Records supplied
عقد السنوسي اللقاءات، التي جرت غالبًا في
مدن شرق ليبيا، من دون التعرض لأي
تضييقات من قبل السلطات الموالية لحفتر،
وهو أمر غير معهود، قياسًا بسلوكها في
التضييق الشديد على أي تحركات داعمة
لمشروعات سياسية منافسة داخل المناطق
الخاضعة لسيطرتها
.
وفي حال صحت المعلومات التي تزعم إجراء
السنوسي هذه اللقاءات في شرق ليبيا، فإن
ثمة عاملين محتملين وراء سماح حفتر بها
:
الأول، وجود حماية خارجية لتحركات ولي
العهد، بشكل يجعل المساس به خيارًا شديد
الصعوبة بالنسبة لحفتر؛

Task prompt
Format the text of all the entries above as a JSON list of strings, with one string per line and no blank lines.

Response to this exercise
[
  "عقد السنوسي اللقاءات، التي جرت غالبًا في",
  "مدن شرق ليبيا، من دون التعرض لأي",
  "تضييقات من قبل السلطات الموالية لحفتر،",
  "وهو أمر غير معهود، قياسًا بسلوكها في",
  "التضييق الشديد على أي تحركات داعمة",
  "لمشروعات سياسية منافسة داخل المناطق",
  "الخاضعة لسيطرتها",
  ".",
  "وفي حال صحت المعلومات التي تزعم إجراء",
  "السنوسي هذه اللقاءات في شرق ليبيا، فإن",
  "ثمة عاملين محتملين وراء سماح حفتر بها",
  ":",
  "الأول، وجود حماية خارجية لتحركات ولي",
  "العهد، بشكل يجعل المساس به خيارًا شديد",
  "الصعوبة بالنسبة لحفتر؛"
]